- _Work to complete_
For every entry that follows, return an identical copy.

Transcribed page contents
***

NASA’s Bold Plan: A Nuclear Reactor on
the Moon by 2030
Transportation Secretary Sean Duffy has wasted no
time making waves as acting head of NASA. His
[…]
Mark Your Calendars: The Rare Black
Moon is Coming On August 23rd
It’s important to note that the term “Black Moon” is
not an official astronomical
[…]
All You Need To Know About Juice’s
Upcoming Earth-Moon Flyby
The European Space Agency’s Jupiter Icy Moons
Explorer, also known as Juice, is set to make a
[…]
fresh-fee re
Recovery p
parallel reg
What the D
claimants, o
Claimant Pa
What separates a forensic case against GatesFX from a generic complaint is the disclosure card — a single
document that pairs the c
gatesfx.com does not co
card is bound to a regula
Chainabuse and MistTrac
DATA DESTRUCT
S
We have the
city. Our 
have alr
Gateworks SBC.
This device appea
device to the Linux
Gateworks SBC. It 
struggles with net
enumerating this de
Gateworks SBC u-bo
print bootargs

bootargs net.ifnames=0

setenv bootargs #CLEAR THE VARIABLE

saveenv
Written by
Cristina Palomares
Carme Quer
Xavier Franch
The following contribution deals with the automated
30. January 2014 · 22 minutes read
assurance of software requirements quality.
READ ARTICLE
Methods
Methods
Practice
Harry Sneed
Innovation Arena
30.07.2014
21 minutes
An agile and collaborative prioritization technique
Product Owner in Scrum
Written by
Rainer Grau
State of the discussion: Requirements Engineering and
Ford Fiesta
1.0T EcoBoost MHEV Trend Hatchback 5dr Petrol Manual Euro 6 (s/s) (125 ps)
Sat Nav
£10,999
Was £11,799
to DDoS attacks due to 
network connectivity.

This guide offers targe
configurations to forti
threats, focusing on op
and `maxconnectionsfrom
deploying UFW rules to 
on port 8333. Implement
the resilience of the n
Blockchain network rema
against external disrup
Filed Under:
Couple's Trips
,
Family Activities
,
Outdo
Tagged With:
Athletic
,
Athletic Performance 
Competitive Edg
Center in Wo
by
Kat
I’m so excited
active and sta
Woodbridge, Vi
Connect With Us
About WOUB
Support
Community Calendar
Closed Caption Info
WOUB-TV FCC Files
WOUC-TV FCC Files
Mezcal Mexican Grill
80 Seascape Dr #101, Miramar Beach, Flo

***

- _Solution for this exercise_
NASA’s Bold Plan: A Nuclear Reactor on
the Moon by 2030
Transportation Secretary Sean Duffy has wasted no
time making waves as acting head of NASA. His
[…]
Mark Your Calendars: The Rare Black
Moon is Coming On August 23rd
It’s important to note that the term “Black Moon” is
not an official astronomical
[…]
All You Need To Know About Juice’s
Upcoming Earth-Moon Flyby
The European Space Agency’s Jupiter Icy Moons
Explorer, also known as Juice, is set to make a
[…]
fresh-fee re
Recovery p
parallel reg
What the D
claimants, o
Claimant Pa
What separates a forensic case against GatesFX from a generic complaint is the disclosure card — a single
document that pairs the c
gatesfx.com does not co
card is bound to a regula
Chainabuse and MistTrac
DATA DESTRUCT
S
We have the
city. Our 
have alr
Gateworks SBC.
This device appea
device to the Linux
Gateworks SBC. It 
struggles with net
enumerating this de
Gateworks SBC u-bo
print bootargs

bootargs net.ifnames=0

setenv bootargs #CLEAR THE VARIABLE

saveenv
Written by
Cristina Palomares
Carme Quer
Xavier Franch
The following contribution deals with the automated
30. January 2014 · 22 minutes read
assurance of software requirements quality.
READ ARTICLE
Methods
Methods
Practice
Harry Sneed
Innovation Arena
30.07.2014
21 minutes
An agile and collaborative prioritization technique
Product Owner in Scrum
Written by
Rainer Grau
State of the discussion: Requirements Engineering and
Ford Fiesta
1.0T EcoBoost MHEV Trend Hatchback 5dr Petrol Manual Euro 6 (s/s) (125 ps)
Sat Nav
£10,999
Was £11,799
to DDoS attacks due to 
network connectivity.

This guide offers targe
configurations to forti
threats, focusing on op
and `maxconnectionsfrom
deploying UFW rules to 
on port 8333. Implement
the resilience of the n
Blockchain network rema
against external disrup
Filed Under:
Couple's Trips
,
Family Activities
,
Outdo
Tagged With:
Athletic
,
Athletic Performance 
Competitive Edg
Center in Wo
by
Kat
I’m so excited
active and sta
Woodbridge, Vi
Connect With Us
About WOUB
Support
Community Calendar
Closed Caption Info
WOUB-TV FCC Files
WOUC-TV FCC Files
Mezcal Mexican Grill
80 Seascape Dr #101, Miramar Beach, Flo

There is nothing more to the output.